- **EXCERPTED TEXT**:
Segment Open

Only after a couple of weeks in hospital and a further worsening of her condition was more than superficial attention paid to the patient’s ferritin level. The reasons for this were probably lack of belief in a connection between transfusion haemosiderosis and parenchymatous disease in patients with myelodysplastic syndrome, and that the cause of the high level was believed to be known from the patient’s records, which covered many years. The delay in diagnosis and treatment could potentially have caused complications for the patient, who developed serious heart failure during this phase.
Elevated iron content in the body can be treated in two ways. Venesection is used for patients with hereditary haemochromatosis, but this is difficult when the patient needs transfusions. The alternative is chelation treatment, which consists of administering a drug that binds iron and removes it via the urine or faeces (5). There are both parenteral and peroral drugs.
There has long been international debate and disagreement on the subject of iron chelation in patients with myelodysplastic syndrome. The disagreement has been about whether they live long enough to be able to develop iron toxicity, whether they will benefit from chelation treatment, and whether the benefit outweighs the costs and potential side effects (6). The side effects particularly in focus are damage to sight and/or hearing, neutropaenia and kidney/liver damage. The most common treatment has been subcutaneous chelation 8 – 12 hours five days a week, which of course can be a burden for elderly patients. New peroral medicines can make treatment easier. A study in the UK concluded nonetheless that the cost-benefit ratio favours iron chelation therapy according to today’s indication (7).

Segment Closed

Decide whether each statement agrees with the passage on iron overload. For each one, answer yes or no and quote the words of the passage that settle it. (a) Venesection is hard to use for a patient who needs transfusions. (b) The most common chelation treatment has been taken by mouth. (c) During the delay in diagnosis, the patient developed serious kidney failure. The records come from a different source than the passage on iron overload.

- **LISTED ENTRIES**:
Segment Open

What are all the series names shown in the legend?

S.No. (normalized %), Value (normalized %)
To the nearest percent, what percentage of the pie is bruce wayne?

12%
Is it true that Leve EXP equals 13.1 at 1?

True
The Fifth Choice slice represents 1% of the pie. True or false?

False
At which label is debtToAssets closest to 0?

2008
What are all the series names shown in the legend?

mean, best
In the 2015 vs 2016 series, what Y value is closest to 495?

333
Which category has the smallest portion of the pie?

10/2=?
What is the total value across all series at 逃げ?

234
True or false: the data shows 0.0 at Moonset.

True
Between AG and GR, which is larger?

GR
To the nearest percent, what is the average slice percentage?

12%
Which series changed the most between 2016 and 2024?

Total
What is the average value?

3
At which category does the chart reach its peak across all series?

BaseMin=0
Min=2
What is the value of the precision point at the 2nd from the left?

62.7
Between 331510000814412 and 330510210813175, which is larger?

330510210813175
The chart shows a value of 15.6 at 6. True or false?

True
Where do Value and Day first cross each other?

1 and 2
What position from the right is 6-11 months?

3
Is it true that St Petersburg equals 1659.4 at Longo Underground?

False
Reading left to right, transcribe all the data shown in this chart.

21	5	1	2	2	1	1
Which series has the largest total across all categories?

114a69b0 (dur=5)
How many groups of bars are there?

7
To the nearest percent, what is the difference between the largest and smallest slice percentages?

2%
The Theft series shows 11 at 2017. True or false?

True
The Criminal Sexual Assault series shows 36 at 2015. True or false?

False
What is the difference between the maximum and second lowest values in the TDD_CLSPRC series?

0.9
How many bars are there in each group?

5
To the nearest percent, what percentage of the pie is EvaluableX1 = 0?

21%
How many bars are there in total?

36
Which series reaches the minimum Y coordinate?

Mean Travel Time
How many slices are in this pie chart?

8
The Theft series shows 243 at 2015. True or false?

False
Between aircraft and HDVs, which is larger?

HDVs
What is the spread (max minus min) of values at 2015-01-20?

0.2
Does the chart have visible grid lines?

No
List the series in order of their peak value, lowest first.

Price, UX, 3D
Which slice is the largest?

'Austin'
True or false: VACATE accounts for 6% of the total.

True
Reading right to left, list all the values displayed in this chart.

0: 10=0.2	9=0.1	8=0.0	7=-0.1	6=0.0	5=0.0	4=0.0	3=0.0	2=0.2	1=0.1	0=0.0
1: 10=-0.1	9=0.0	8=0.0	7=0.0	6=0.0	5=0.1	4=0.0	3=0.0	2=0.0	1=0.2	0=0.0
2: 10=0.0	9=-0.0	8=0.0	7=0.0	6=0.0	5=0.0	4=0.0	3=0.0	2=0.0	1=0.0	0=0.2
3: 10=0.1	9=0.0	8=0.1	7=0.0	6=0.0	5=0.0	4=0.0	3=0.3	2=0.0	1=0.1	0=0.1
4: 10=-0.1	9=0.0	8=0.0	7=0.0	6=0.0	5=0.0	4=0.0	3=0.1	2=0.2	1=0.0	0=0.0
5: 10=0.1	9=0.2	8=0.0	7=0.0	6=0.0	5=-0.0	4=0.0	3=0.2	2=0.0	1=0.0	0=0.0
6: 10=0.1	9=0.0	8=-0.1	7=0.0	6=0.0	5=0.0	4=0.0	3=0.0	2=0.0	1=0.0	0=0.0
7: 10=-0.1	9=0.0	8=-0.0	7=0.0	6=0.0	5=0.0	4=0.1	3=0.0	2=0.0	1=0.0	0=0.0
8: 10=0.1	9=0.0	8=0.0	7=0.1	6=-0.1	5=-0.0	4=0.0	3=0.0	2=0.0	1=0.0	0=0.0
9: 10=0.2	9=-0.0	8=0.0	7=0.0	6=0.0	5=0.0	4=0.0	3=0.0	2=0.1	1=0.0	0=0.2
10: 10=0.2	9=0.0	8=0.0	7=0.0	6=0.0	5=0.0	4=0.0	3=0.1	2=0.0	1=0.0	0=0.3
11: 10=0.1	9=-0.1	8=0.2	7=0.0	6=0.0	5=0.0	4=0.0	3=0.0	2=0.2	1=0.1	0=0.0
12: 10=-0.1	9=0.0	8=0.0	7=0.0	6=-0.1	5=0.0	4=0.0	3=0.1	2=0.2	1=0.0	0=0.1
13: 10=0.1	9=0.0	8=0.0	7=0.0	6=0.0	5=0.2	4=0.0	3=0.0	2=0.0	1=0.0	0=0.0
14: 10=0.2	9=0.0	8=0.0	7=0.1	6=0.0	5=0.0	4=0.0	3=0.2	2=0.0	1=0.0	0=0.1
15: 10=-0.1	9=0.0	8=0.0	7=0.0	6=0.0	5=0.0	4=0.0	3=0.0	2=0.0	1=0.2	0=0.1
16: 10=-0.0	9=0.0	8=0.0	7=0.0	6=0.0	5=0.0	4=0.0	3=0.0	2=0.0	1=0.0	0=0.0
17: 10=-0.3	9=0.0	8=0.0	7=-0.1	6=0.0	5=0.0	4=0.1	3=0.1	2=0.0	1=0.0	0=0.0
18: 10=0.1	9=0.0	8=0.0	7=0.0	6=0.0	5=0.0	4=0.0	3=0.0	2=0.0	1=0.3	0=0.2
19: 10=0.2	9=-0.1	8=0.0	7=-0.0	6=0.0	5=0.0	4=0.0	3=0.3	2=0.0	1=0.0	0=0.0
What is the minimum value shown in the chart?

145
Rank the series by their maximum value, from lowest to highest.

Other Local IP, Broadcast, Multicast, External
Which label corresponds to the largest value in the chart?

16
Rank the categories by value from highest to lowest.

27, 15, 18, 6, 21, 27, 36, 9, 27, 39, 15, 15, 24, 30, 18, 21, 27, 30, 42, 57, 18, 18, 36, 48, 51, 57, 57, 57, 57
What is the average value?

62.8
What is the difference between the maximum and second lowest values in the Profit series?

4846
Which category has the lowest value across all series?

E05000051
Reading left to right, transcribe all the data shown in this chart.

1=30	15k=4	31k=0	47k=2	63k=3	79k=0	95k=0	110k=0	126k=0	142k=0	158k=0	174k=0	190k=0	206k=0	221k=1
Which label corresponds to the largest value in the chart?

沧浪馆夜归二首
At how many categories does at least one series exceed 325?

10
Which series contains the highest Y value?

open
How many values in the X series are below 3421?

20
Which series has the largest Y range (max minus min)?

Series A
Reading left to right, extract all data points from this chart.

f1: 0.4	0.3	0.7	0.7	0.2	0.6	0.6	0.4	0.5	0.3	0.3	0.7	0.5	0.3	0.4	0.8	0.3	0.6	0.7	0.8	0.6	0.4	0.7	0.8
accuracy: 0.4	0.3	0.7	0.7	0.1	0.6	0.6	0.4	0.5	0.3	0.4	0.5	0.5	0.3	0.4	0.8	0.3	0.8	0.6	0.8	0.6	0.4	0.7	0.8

Segment Closed

- **EXPECTED OUTPUT**:
(a) Yes: "this is difficult when the patient needs transfusions"
(b) No: "The most common treatment has been subcutaneous chelation 8 – 12 hours five days a week"
(c) No: "who developed serious heart failure during this phase"